A project-level .claude/settings.json can establish a conservative baseline:
{
"permissions": {
"allow": [
"Bash(git status:*)",
"Bash(git diff:*)",
"Bash(npm test:*)",
"Bash(npm run lint:*)"
],
"deny": [
"Read(./.env)",
"Read(./.env.*)",
"Bash(git push:*)",
"Bash(git push --force:*)"
]
}
}
Treat this as an example policy, not a universal drop-in file. Adapt commands to your package manager, test runner, and Claude Code version.
The deliberate denial of git push is particularly useful during evaluation. /ship can still inspect release readiness, but the human retains the final network side effect. After the team understands the workflow, you can decide whether a tightly scoped push permission is justified.
Also test browser-oriented skills against staging or seeded local data. Browser automation with a production session can mutate real records if the workflow clicks a destructive control.
Adopt a Subset Before Adopting the System
I would not introduce all 23 tools to a team on day one. Start with the points where your existing process loses the most information.
A sensible evaluation matrix is:
| Team problem | Start with | Defer initially |
|---|---|---|
| Plans miss edge cases | /plan-eng-review | Full design and release sequence |
| UI changes regress silently | /browse, /qa, /plan-design-review | Product strategy workflows |
| Reviews are inconsistent | /review | Automated shipping |
| Releases lack context | /document-release, /retro | Browser tooling |
| Claude edits too broadly | /careful and scope controls | End-to-end workflow adoption |
Run the subset on several real changes and record:
- Which findings caused code or scope changes?
- Which findings were duplicates?
- How much context had to be repeated?
- Did generated artifacts stay synchronized with the implementation?
- Which commands required permissions the team would not grant in CI?
- Did developers understand when to invoke each role?
Context overhead is not theoretical. Each role needs repository state, requirements, and previous decisions. Separate sessions can lose rationale; one long session can accumulate stale assumptions. I keep the approved plan in a repository file such as docs/plans/export-jobs.md, then tell each workflow to use that artifact. Durable files are more reliable than expecting conversational context to function as project memory.

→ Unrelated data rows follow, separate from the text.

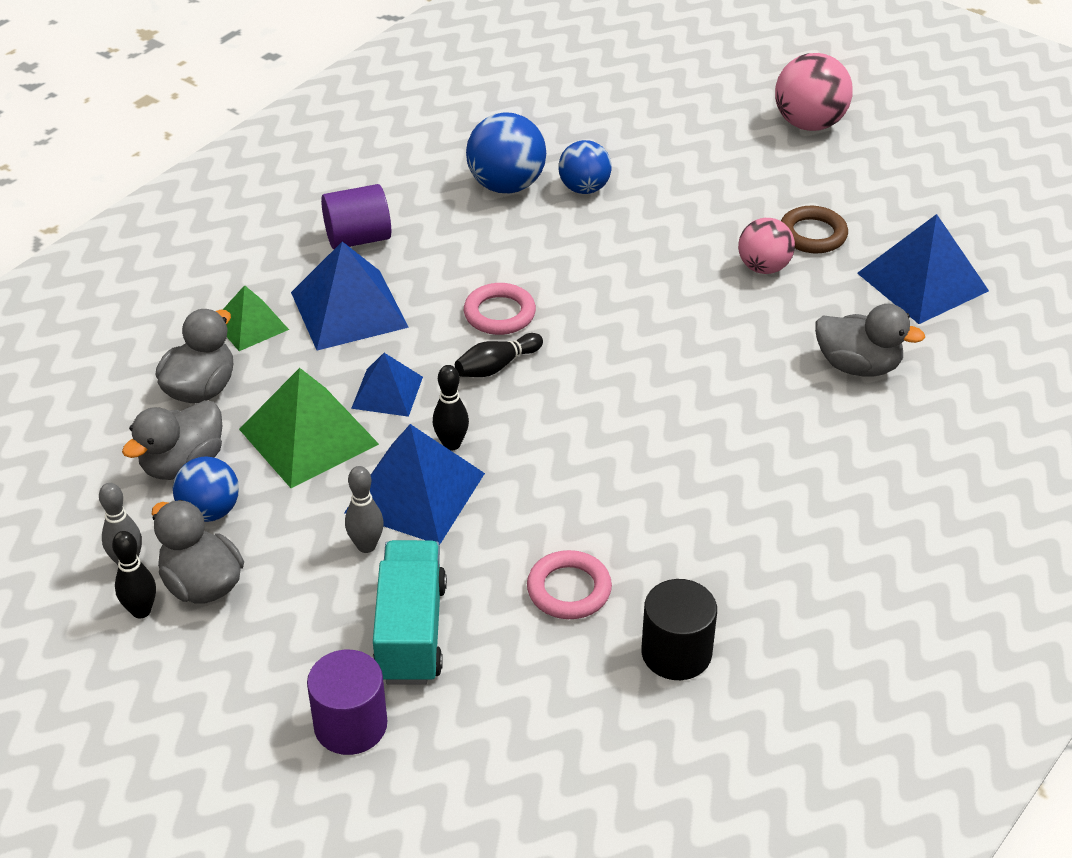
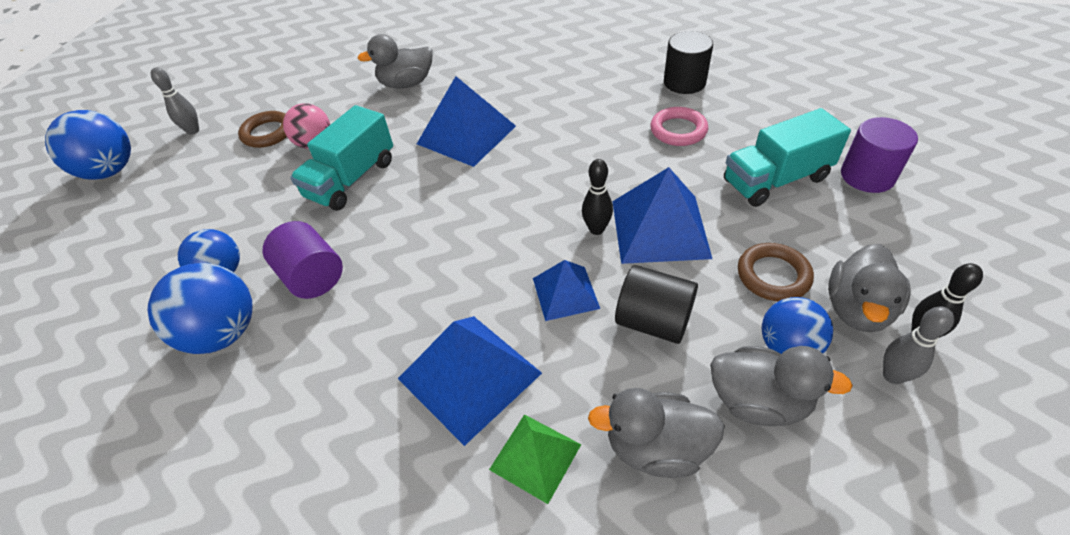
camera: 110 degrees left, 5 degrees up
green pyramid [239,368,379,488] -> black cylinder [615,265,698,344]
purple cylinder [321,184,391,249] -> purple cylinder moved to [263,221,343,299]
grey bowling pin [345,466,384,553] -> grey bowling pin moved to [151,67,199,135]
black bowling pin [455,333,543,377] -> none
pink ring [464,283,536,335] -> none
pink ball [775,53,853,131] -> blue ball [45,110,131,180]
grey duck [815,304,925,377] -> grey duck turned 105 degrees counterclockwise [357,34,432,89]
blue pyramid [857,214,989,324] -> blue pyramid moved to [417,76,516,167]
none -> turquoise truck [290,105,393,211]
none -> brown ring [738,243,814,301]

Documented Behavior Versus Promotional Claims
The defensible claim is that gstack provides 23 role-oriented Claude Code tools and an opinionated workflow spanning the software lifecycle. You can verify that behavior by reading the installed skills and executing them in a test repository.
Broader claims such as producing dramatically more output, replacing an engineering team, or compressing weeks into hours are promotional until they are demonstrated in your environment. Outcomes depend on repository quality, test coverage, task ambiguity, model choice, permissions, and the developer supervising the work.
The current model lineup also does not erase these constraints. Sonnet 4.6 may be a practical default for sustained coding work, while Haiku 4.5 can fit lighter classification or documentation tasks. Fable 5’s 1M context can help with very large bodies of material, and gpt-5.6-sol provides another engineering-oriented option in supported environments. None turns a role prompt into verified product knowledge or production evidence.
Practical Takeaways
- Treat gstack as an opinionated development process implemented through Claude Code skills.
- Understand “23 agents” as role-based tools, not automatically coordinated persistent workers.
- Install from the repository, inspect
setup, and pin a reviewed commit for team use. - Start with two or three workflows that address known delivery failures.
- Keep approved plans and decisions in files so roles share durable context.
- Separate code review from runtime QA; they catch different classes of failure.
- Restrict secrets, production sessions, Git pushes, and deployment commands while evaluating.
- Measure useful findings and avoided defects, not the number of commands invoked.
- Adopt the full operating system only when its process cost is lower than the failures it prevents.